Extrait à lire:
La deuxième partie concerne plus directement mes observations et interventions dans une classe : elles se basent sur la mise en place d'une séquence sur la décomposition des nombres amenant à l'introduction de l'addition dans une classe de Grande Section de Maternelle, au mois d'avril.

Mener ces séances m’a permis de constater immédiatement qu’il ne fallait laisser aucune part au hasard au cours de la préparation du jeu, particulièrement dans la gestion de groupe (homogène, hétérogène, grand ou petit groupe…), du temps et du matériel. Le rôle du maître au cours de la séance est important également puisqu’il anime le jeu tout en ayant un objectif précis en tête.

Enfin, alors que la première partie tend à montrer l’efficacité du jeu en classe, la dernière nuancera ce propos : il faut savoir utiliser et considérer le jeu comme un outil pédagogique parmi d’autres. En effet, il peut poser parfois des problèmes selon les élèves, les enseignants et les situations. Les observations effectuées lors des séances de mathématiques ont révélé ainsi plusieurs difficultés dans son utilisation, liées à la gestion de classe, ou proprement inhérentes au jeu. Toutefois, certaines remédiations peuvent être envisagées afin de tirer le meilleur profit possible du jeu à l’école, ce profit étant l’objectif de tout enseignement : un apprentissage efficace pour des résultats optimaux.

 

I. Apports théoriques

 

1.1.      Le jeu : essai de définition

 

Nous n’allons pas ici tenter de définir le jeu de manière exhaustive. En effet, le concept de jeu recouvre de multiple acceptions. Partant d'un sens très général, nous essaierons simplement ici de donner une définition qui nous amènera au type de jeu particulier auquel nous nous référons dans la problématique (l’utilisation du jeu comme outil pédagogique).

Votre objectif:
Reformulez sous forme de liste le paragraphe de l'extrait qui commence par « Enfin, alors que la première partie », en gardant ses idées principales. Les entrées n'ont aucun rapport avec l'extrait.

Entrées présentées:
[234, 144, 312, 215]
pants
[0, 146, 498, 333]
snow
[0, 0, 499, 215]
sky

Solution proposée:
- La première partie tend à montrer l'efficacité du jeu en classe, et la dernière nuance ce propos.
- Il faut savoir utiliser et considérer le jeu comme un outil pédagogique parmi d'autres.
- Le jeu peut parfois poser des problèmes selon les élèves, les enseignants et les situations.
- Les observations faites lors des séances de mathématiques ont révélé plusieurs difficultés. Elles étaient liées à la gestion de classe ou propres au jeu.
- Certaines remédiations peuvent être envisagées pour tirer le meilleur profit du jeu à l'école, c'est-à-dire un apprentissage efficace pour des résultats optimaux.